The United States, with a 25-percent share of GAB, is expected to lend 2.1 billion dollars to the IMF. Approval of the U.S. share likely will be quick, officials here say, since the measure does not require Congressional approval.
Clinton urged Congress Tuesday to approve his request for some 18 billion dollars in new funding for the IMF. The request will be taken up this week by an appropriations subcommittee of the House of Representatives. Of that sum, 3.5 billion dollars would be for ’New Arrangements to Borrow’, an expanded version of GAB, and 14.5 billion dollars would fund the U.S. portion of a 45-percent increase in quotas.
The Congressional outcome will not affect the Russian loans but could spell trouble for the IMF's hopes of financial expansion. The agency risks receiving not a penny in increased dues from other members if the United States, its largest shareholder, does not pay up its share of the quota increase.

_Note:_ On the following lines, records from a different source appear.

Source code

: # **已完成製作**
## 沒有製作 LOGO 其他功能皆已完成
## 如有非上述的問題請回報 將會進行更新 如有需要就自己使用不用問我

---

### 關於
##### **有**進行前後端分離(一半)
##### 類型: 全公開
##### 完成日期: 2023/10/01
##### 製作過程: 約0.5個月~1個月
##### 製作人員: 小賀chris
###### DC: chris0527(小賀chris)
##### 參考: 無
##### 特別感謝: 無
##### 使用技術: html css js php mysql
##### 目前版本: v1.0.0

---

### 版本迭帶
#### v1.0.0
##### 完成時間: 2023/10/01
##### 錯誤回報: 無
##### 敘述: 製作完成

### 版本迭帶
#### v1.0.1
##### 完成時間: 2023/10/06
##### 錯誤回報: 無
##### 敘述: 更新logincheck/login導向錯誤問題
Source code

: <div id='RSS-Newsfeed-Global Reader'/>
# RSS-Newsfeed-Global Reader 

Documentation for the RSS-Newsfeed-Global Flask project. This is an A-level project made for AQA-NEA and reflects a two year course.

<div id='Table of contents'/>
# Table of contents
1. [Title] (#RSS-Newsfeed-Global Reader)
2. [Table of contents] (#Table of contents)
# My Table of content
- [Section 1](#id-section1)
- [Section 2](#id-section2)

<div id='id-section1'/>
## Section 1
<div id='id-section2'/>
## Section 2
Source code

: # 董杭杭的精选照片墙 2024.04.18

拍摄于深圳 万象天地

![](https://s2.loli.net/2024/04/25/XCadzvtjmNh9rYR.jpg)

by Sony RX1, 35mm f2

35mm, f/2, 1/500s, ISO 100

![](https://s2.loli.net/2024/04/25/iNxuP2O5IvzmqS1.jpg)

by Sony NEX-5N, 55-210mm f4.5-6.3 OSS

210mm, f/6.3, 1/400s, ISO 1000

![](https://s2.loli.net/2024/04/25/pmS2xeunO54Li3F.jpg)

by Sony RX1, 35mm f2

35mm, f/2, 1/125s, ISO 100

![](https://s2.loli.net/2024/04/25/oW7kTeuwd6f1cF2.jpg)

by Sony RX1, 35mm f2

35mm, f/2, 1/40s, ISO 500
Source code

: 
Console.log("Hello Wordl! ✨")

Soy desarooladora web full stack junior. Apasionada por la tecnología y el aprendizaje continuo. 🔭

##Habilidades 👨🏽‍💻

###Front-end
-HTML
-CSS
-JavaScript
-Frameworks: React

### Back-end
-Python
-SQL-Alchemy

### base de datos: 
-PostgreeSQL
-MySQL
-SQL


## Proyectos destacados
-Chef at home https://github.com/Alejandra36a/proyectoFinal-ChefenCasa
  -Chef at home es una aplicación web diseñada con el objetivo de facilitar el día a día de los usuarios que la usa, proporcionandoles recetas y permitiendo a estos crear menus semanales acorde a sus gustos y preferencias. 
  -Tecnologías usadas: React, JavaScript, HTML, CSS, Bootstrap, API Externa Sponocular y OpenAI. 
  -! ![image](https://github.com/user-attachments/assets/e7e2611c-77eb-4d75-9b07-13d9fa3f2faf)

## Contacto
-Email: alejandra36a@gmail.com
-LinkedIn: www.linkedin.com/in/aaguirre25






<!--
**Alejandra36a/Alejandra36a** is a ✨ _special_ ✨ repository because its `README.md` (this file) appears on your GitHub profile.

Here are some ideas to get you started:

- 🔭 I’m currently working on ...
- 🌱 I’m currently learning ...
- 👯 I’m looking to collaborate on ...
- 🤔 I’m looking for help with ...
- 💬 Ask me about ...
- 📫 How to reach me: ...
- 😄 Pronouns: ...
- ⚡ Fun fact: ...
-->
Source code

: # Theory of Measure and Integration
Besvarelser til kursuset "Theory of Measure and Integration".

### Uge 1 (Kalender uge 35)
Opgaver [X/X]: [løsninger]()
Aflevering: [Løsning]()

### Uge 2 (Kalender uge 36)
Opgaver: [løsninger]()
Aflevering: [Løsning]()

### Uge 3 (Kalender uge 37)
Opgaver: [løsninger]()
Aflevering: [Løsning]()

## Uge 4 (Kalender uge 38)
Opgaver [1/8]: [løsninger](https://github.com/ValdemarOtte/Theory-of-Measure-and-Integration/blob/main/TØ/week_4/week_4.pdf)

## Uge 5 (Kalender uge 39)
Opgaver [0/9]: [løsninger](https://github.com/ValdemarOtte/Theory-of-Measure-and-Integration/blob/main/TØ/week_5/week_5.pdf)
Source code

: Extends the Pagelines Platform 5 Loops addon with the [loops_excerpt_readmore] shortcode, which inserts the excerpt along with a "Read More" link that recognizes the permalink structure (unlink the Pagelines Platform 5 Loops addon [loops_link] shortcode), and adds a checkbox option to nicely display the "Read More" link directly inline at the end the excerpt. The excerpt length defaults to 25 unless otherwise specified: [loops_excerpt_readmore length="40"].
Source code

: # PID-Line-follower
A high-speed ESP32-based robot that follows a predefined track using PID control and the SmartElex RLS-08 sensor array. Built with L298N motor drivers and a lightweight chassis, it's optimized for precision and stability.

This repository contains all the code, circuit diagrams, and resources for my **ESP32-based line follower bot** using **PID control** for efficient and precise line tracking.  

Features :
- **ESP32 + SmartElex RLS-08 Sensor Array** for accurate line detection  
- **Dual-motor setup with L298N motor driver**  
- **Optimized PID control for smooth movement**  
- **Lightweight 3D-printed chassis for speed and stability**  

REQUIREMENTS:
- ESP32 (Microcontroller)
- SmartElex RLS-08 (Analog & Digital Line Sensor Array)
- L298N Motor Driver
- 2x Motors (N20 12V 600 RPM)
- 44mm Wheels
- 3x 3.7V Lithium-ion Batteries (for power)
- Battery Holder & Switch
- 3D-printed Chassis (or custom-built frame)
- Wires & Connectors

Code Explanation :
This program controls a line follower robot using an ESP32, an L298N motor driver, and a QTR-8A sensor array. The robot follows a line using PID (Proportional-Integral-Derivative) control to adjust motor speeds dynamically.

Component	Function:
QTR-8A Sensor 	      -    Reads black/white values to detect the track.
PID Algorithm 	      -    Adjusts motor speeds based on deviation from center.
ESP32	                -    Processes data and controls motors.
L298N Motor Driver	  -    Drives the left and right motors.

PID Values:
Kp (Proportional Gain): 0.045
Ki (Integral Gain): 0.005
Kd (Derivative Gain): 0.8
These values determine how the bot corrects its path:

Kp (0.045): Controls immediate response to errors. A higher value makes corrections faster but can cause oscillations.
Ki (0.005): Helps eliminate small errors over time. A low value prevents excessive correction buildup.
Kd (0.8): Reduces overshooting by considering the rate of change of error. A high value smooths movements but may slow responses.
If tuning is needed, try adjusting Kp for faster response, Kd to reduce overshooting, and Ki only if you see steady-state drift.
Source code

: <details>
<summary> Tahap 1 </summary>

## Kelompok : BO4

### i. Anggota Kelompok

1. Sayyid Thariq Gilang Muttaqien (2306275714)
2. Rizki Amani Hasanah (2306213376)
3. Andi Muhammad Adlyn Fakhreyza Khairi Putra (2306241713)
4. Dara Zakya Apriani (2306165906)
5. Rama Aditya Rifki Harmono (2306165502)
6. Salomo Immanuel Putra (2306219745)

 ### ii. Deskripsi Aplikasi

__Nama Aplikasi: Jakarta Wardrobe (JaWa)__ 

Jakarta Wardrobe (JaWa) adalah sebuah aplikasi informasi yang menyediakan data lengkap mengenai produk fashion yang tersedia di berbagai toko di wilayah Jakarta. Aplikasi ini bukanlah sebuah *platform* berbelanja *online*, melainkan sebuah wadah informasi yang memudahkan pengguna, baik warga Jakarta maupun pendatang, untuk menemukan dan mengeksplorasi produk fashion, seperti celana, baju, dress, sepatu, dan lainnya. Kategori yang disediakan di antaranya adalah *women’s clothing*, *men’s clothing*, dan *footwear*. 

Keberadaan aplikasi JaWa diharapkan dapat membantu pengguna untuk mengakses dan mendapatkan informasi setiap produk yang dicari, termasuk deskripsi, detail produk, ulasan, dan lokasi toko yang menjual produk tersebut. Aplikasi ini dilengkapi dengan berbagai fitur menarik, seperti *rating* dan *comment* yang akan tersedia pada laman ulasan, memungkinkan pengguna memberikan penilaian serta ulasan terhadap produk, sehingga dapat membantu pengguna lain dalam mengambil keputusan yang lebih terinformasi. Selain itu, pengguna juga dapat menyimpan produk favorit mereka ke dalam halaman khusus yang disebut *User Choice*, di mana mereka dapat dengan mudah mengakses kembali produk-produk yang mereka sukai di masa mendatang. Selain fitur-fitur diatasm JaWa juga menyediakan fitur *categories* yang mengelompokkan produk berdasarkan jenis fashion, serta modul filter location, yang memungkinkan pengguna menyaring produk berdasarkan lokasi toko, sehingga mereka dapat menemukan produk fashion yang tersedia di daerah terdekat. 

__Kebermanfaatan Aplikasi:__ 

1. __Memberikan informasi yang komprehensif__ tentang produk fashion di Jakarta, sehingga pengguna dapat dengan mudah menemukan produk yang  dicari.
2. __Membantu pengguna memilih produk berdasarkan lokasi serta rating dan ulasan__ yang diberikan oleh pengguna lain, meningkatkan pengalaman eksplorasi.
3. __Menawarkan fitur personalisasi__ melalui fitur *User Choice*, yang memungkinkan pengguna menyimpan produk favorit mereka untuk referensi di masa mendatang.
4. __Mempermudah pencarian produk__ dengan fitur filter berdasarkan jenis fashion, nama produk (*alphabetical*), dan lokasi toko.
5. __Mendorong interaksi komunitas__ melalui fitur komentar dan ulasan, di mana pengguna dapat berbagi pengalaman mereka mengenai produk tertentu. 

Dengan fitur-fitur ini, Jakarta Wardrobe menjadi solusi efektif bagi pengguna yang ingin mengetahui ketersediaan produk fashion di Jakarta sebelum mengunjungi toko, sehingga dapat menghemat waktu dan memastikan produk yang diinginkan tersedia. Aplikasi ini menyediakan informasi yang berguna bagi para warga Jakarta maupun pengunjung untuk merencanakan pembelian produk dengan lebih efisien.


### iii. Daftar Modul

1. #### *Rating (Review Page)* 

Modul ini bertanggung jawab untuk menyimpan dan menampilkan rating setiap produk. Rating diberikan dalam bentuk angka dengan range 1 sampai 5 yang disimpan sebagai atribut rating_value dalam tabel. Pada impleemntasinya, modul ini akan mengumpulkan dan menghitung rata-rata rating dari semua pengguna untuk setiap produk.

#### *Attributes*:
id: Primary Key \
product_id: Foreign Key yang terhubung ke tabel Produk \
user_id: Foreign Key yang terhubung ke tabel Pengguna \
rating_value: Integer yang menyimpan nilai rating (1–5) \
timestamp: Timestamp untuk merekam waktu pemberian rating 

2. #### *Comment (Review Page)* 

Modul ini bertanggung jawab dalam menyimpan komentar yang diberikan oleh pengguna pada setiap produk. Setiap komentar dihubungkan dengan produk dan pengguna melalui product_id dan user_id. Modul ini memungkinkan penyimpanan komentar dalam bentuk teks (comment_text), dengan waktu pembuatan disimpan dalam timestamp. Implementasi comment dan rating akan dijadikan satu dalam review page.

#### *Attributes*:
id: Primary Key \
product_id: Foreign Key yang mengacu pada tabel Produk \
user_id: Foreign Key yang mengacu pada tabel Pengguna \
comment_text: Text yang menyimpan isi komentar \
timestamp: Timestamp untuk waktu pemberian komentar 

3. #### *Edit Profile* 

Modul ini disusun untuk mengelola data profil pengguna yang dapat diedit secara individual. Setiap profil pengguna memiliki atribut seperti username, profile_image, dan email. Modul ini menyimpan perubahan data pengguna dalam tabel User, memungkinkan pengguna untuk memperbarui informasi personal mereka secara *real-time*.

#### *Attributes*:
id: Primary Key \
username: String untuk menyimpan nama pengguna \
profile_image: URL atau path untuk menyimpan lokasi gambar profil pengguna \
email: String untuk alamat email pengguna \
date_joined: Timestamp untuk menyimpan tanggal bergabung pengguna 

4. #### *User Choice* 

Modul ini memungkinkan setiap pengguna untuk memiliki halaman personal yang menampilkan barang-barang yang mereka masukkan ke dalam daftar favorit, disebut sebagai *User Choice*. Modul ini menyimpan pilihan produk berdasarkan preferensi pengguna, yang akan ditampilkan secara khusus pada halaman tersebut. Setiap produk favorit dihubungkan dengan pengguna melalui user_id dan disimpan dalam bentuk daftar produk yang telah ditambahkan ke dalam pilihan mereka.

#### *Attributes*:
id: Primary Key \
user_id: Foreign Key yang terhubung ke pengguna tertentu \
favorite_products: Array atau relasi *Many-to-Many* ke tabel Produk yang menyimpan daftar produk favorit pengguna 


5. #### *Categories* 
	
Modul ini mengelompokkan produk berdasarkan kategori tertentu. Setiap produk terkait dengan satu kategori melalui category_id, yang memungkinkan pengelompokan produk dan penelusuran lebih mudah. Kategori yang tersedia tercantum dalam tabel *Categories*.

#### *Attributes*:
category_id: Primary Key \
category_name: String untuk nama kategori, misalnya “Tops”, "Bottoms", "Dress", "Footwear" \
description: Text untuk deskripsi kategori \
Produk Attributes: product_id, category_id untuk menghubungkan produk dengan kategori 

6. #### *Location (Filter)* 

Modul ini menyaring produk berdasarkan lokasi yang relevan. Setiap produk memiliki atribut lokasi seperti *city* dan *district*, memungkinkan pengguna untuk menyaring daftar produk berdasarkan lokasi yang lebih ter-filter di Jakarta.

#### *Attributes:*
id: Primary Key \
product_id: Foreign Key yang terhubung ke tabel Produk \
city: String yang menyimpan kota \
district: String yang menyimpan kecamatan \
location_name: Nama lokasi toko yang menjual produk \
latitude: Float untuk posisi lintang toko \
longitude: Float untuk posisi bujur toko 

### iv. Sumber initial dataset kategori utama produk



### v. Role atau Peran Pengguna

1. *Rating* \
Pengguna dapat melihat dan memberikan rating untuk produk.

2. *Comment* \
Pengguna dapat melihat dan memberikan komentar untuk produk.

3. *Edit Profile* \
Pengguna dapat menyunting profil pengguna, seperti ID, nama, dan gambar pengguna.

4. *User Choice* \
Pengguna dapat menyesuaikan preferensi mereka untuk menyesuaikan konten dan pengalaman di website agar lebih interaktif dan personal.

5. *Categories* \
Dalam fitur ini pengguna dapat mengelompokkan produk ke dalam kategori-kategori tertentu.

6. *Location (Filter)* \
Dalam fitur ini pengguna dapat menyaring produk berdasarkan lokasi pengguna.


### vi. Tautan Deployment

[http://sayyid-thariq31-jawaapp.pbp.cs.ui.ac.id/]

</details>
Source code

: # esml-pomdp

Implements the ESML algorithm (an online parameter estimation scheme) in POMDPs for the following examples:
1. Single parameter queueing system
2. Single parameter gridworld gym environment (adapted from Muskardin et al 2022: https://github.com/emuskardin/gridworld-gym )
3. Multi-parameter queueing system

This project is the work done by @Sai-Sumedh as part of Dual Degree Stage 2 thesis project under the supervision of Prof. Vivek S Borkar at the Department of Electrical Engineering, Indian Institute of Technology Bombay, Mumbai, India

IMF and U.S. administration officials say the IMF has been forced to turn to GAB because its resources have been depleted by the Asian financial crisis. On Monday, the Fund's ‘usable’, or hard-currency resources—mostly raised from membership dues or ’quotas'—stood at 31 billion dollars and its liquid liabilities amounted to 70 billion dollars.
The Russian loan and financing for other countries currently pending approval will drive down resources to around 17 billion dollars, says an IMF source. That figure does not include the IMF's gold reserves, estimated at about 30 billion dollars, nor its ability to borrow on financial markets.